Gradient w.r.t. previous layer activations:
\[ \delta^{[l-1]}_{i, j} = \sum_{m} \sum_{n} \delta^{[l]}_{i + m, j + n} \, w^{[l]}_{m, n} \]
- This is equivalent to convolving \(\delta^{[l]}\) with the kernel \(w^{[l]}\) rotated by 180 degrees: \[ \delta^{[l-1]} = \delta^{[l]} * \text{rot180}(w^{[l]}) \]
Gradient w.r.t. weights:
\[ \frac{\partial L}{\partial w^{[l]}_{m, n}} = \sum_{i} \sum_{j} \delta^{[l]}_{i, j} \, z^{[l-1]}_{i - m, j - n} \]
- This is the cross-correlation of \(z^{[l-1]}\) with \(\delta^{[l]}\).
Gradient w.r.t. bias: \[ \frac{\partial L}{\partial b^{[l]}} = \sum_{i} \sum_{j} \delta^{[l]}_{i, j} \]
Pooling Layers
- Purpose: Downsample feature maps, reduce computation, and provide translation invariance.
- Max pooling: Takes the maximum value in a local region.
- No parameters.
- During backpropagation, the gradient is passed only to the input that had the maximum value.
- Average pooling: Takes the average value in a local region.
- Modern trend: Strided convolutions often replace pooling.
Convolution and Cross-Correlation Identities
- \(A * \text{rot180}(B) = A \star B\)
- \(A \star B = \text{rot180}(B) * A\)
Fully Convolutional Networks (FCNs)
- Semantic segmentation: Classify each pixel.
- Input and output dimensions: Typically the same.
- Architecture: Downsample (encoder), then upsample (decoder).
- Upsampling methods:
- Fixed: Nearest neighbor, “bed of nails”, max unpooling.
- Learnable: Transposed convolution.
Transposed Convolution
- Also called: Fractionally strided convolution, “deconvolution” (not a true inverse).
- Mechanism:
- Upsample by inserting zeros between input elements.
- Apply a standard convolution to the upsampled input.
- Output size for input height \(H_{in}\), kernel size \(k\), stride \(s\), and padding \(p\): \[ H_{out} = s (H_{in} - 1) + k - 2p \]

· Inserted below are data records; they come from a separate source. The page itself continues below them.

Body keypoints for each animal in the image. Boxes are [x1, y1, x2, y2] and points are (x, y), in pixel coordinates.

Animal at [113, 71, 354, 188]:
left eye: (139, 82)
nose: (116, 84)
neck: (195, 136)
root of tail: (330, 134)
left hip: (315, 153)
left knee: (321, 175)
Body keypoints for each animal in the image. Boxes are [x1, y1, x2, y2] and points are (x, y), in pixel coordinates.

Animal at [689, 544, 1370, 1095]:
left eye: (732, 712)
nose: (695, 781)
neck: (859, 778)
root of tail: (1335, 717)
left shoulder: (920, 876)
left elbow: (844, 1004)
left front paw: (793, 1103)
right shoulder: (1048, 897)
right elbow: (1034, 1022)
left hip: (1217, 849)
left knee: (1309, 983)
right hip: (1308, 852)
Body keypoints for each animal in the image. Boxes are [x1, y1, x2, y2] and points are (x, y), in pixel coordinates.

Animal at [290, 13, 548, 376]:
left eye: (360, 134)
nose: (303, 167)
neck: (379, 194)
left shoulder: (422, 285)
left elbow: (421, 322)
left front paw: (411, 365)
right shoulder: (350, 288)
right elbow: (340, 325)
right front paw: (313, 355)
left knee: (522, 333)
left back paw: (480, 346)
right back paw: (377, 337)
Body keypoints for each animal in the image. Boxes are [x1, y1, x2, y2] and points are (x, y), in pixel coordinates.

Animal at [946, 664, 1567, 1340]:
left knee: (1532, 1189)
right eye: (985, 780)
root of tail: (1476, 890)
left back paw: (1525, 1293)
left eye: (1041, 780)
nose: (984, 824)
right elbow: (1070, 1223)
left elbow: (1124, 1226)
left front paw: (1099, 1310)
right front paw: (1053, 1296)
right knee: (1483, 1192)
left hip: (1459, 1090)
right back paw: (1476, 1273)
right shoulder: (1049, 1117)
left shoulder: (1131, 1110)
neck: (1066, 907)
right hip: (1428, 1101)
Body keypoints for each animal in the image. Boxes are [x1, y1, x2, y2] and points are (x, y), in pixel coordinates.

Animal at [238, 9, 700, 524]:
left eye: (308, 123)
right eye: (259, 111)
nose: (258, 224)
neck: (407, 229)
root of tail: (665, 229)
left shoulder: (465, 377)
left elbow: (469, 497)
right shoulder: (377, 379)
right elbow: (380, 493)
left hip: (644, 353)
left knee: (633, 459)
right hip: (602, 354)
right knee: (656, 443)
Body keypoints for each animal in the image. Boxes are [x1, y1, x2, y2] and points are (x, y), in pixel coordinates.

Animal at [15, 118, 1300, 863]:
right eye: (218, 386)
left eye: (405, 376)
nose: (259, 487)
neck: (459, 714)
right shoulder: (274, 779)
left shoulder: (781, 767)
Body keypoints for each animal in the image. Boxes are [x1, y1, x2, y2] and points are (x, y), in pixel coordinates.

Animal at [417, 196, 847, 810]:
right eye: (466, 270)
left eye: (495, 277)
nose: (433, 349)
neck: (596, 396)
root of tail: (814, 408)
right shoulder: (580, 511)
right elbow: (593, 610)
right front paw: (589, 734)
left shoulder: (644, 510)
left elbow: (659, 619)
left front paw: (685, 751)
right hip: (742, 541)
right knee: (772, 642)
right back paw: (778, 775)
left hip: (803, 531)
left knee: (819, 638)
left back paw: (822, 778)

- Visualization: Each input value is multiplied by the kernel and “spread” over the output, overlapping values are summed.
U-Net Architecture
- Symmetric encoder-decoder: Contracting path (encoder) for context, expanding path (decoder) for localization.
- Skip connections: Concatenate encoder features with decoder features at corresponding resolutions for better localization.
- Applications: Semantic segmentation, image generation from segmentation maps, 3D human pose/shape estimation, and more.